[dcc2] Other comments
myndzi
myndzi at gmail.com
Mon Jun 28 02:26:55 EDT 2004
> Well that depends on what you're doing. For example, say I'm transfering a
> picture. In a web browser, the picture is displayed as it is downloaded (e.g
> png files in IE). Well, if the packets are sent out of order, you can't do
> that. However, if the packets are sent in order, having the image displayed
> while it downloads would work just fine. And, based on some things I've
> read, there are IRC clients that display images as they are downloaded
> (though I've never found one that actually does it).

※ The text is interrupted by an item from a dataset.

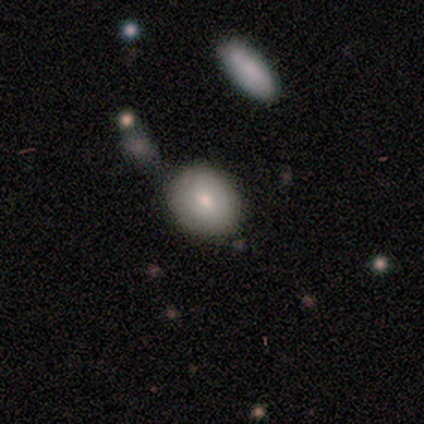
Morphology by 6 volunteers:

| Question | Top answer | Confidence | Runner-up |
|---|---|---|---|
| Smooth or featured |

But we aren't talking about web browsers here. And in addition to
that, pictures are NOT necessarily displayed partially as they
download...
> Additionally, this makes it inefficient. Since the packets are stored out of
> order, this means you need to do one of three things. Either store the
> unordered contents in memory, store the unordered contents in a temporary
> file, or treat the file as memory and reorder within the file. Then, when
> the file is done, you can arrange it all, and in cases 1 and 2, either copy
> from memory, or from the tmp file, to the actual file. Now for a 1KB file,
> no big deal. But, what if I'm d/ling a 4GB file? Well, I don't have 4GB of
> RAM for the program to store the unordered packets in memory. I don't want
> to dedicate 8GB of disk space to receive a 4GB file, and I don't want the
> tremendous speed decrease that reordering the packets within a 4GB file
> would cause (Imagine the unlikely scenario where packet 45782 goes in
> location 2). If the packets did not coincide with sector sizes, reordering
> within the existing file could cause a great deal of overhead.
There are a number of file transfer clients these days that have no
problem with out of order packets -- in fact, they thrive on them.
There's no reason (especially since it's not arbitrary throughout the
file, just maybe a packet or two reversed) that you shouldn't be able
to store say, the 3rd chunk before storing the 2nd -- just be sure to
write it to the correct place in file (given by the packet's headers
anyway). No reordering is required -- just proper ordering in the
first place.
> I agree, for some applications, UDP is useful. But, the way the draft is set
> up, it can be used for ANY application. It doesn't mention anywhere in the
> file send draft that "this Application requires TCP." So I don't think
> saying other applications might need UDP is valid. That explains why UDP
> should be supported by certain applications, not by all of them.
Nobody really said any choice in the draft should be supported by all
available applications -- we are just providing for negotiating which
to use. Obviously if a certain application can't use UDP, it will
reject the connection request or simply select TCP if offered.